[Kaggle] I tried ensemble learning using LightGBM

0. Introduction

This time, I investigated ** LightGBM **, which is one of the learning model methods. LightGBM is also commonly used in Kaggle as part of ensemble learning. Along with that, the processes around it (such as plotting the ROC curve) are also required, so I have summarized them.

The article I referred to is here.

-Explanation of LightGBM -[Python: Try using LightGBM](https://blog.amedama.jp/entry/2018/05/01/081842#%E4%BA%8C%E5%80%A4%E5%88%86% E9% A1% 9E% E5% 95% 8F% E9% A1% 8C-Breast-Cancer-% E3% 83% 87% E3% 83% BC% E3% 82% BF% E3% 82% BB% E3% 83 % 83% E3% 83% 88) -Memo of a series of binary classification with lightgbm

1. Install LightGBM

terminal


pip install lightgbm

To do. But,

jupyter


import lightgbm as lgb 

I got an error, so I investigated how to deal with it.

Error in importing LightGBM

I arrived at. According to this

terminal


brew install libomp

Then, it was solved safely. This will move you forward.

2. Prepare a pseudo data set

First, import the required libraries.

In[1]


%matplotlib inline
import numpy as np
import pandas as pd
import matplotlib.pyplot as plt

print(pd.__version__) #You can check the version on the script.

Out[1]


0.21.0

Then load the dataset. This time we will use the iris data from the scikit-learn dataset.

In[2]


from sklearn.datasets import load_iris

iris = load_iris()
#print(iris.DESCR)  #Show description about the dataset
print(type(iris))

Out[2]


<class 'sklearn.utils.Bunch'>

In[3]


df = pd.DataFrame(iris.data, columns=iris.feature_names)
df['target'] = iris.target

print(df.shape)
df.head()

image.png

Let's plot this data with only two variables.

In[4]


fig = plt.figure(figsize = (5,5))
ax = fig.add_subplot(111)

plt.scatter(df[df['target']==0].iloc[:,0], df[df['target']==0].iloc[:,1], label='Setosa')
plt.scatter(df[df['target']==1].iloc[:,0], df[df['target']==1].iloc[:,1], label='Versicolour')
plt.scatter(df[df['target']==2].iloc[:,0], df[df['target']==2].iloc[:,1], label='Virginica')
plt.xlabel("sepal length[cm]", fontsize=13)
plt.ylabel("sepal width[cm]", fontsize=13)

plt.legend()
plt.show()

image.png

This time, I will try to solve it as a two-class classification problem of Versicolour and Virginica, which seems to be relatively difficult to classify among these three types. Therefore, those with a label of 0 are excluded. Label the remaining two types 0 and 1.

In[5]


data = df[df['target']!=0]
data.head()

image.png

In[6]


data['target'] = data['target'] - 1

X = data.drop('target', axis=1)
y = data['target']

Out[6]


/Users/{user}/.pyenv/versions/3.6.6/lib/python3.6/site-packages/ipykernel_launcher.py:1: SettingWithCopyWarning: 
A value is trying to be set on a copy of a slice from a DataFrame.
Try using .loc[row_indexer,col_indexer] = value instead

See the caveats in the documentation: http://pandas.pydata.org/pandas-docs/stable/indexing.html#indexing-view-versus-copy
  """Entry point for launching an IPython kernel.

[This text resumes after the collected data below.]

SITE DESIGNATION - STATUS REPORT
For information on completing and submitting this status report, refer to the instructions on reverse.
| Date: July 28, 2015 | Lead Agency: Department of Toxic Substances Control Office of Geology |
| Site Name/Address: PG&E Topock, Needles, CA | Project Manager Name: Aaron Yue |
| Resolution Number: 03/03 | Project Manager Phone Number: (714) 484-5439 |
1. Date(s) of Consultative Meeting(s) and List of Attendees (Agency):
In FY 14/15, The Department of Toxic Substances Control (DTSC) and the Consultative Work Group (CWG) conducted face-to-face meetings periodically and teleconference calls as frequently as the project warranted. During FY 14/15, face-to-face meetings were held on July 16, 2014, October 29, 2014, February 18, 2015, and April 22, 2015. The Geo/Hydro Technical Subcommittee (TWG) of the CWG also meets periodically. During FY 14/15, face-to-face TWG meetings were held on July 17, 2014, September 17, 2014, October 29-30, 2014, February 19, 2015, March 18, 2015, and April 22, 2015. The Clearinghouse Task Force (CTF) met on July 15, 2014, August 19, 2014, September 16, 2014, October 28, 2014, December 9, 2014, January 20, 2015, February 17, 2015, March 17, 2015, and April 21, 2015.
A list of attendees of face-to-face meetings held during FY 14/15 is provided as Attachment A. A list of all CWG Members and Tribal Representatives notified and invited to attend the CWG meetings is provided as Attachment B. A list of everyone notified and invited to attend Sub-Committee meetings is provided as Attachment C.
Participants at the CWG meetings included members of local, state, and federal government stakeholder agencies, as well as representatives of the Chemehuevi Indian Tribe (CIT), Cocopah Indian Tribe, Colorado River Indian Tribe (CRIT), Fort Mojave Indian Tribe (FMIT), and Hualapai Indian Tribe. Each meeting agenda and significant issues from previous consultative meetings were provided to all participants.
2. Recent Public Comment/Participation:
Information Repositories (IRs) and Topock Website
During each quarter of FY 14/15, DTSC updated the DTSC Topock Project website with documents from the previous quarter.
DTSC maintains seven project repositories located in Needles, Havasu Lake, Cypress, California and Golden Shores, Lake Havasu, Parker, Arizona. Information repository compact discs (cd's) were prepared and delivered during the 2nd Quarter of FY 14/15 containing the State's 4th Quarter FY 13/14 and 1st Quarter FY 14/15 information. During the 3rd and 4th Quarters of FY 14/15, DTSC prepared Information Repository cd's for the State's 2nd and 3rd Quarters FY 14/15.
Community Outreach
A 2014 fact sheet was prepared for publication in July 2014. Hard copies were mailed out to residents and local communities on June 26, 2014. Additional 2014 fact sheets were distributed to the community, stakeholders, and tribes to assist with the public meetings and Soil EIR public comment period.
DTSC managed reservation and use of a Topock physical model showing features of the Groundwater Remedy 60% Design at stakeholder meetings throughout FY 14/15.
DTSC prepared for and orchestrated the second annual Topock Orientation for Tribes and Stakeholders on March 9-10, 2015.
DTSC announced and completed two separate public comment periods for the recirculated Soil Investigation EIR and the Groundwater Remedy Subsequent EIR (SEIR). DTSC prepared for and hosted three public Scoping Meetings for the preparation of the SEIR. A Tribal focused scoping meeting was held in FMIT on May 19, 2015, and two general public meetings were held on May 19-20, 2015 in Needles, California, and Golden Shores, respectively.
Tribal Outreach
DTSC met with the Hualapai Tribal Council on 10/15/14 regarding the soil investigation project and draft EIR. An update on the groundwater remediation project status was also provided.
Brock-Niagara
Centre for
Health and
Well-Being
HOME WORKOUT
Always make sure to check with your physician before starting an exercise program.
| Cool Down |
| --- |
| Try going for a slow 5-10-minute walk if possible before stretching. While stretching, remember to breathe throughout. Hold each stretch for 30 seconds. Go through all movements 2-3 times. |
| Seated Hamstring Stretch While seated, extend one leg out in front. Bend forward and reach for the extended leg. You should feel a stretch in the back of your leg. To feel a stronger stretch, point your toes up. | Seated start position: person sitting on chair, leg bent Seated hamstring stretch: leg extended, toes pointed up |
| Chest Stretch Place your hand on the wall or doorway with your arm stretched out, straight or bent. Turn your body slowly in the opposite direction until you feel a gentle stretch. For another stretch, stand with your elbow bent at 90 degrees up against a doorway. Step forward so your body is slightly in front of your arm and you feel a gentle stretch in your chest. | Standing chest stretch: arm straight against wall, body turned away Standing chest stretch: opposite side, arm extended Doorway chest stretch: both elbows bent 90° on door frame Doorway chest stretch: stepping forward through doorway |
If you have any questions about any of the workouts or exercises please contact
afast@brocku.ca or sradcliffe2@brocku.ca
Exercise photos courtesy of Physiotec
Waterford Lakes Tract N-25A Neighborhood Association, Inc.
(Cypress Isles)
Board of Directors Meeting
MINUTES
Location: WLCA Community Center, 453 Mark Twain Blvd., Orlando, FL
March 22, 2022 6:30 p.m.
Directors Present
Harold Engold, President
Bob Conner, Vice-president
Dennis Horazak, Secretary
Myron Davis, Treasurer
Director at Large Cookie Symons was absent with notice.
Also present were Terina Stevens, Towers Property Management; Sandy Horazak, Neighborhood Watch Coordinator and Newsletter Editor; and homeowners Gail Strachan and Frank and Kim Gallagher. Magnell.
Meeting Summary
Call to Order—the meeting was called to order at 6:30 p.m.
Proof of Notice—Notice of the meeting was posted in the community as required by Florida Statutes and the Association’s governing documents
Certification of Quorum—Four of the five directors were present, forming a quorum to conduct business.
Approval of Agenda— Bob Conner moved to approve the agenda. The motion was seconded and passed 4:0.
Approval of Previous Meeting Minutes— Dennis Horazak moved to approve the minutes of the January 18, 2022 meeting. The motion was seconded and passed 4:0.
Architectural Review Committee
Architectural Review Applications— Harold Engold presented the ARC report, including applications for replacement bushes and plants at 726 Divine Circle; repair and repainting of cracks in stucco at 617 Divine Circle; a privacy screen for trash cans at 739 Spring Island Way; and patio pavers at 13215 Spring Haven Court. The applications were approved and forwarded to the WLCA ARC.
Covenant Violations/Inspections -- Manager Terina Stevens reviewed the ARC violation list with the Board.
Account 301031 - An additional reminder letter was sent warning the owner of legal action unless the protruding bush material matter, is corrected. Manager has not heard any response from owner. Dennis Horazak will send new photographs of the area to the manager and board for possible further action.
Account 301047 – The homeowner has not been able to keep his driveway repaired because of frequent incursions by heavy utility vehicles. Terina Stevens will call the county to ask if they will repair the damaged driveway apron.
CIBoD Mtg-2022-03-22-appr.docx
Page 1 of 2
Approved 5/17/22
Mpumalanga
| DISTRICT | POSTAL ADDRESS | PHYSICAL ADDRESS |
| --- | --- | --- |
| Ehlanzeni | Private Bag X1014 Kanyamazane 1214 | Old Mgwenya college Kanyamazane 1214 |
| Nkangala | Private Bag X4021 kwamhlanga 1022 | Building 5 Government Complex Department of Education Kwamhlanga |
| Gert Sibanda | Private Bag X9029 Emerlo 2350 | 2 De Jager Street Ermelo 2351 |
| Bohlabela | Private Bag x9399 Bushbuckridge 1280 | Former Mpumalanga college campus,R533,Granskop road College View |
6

I couldn't handle this Warning well, so if you know what to do ...

3. Learn with LightGBM

Before that, split the training data and the test data. This time, we will perform cross-validation, so prepare validation data as well.

In[7]


from sklearn.model_selection import train_test_split

X_trainval, X_test, y_trainval, y_test = train_test_split(X, y, test_size=0.2, random_state=7, stratify=y)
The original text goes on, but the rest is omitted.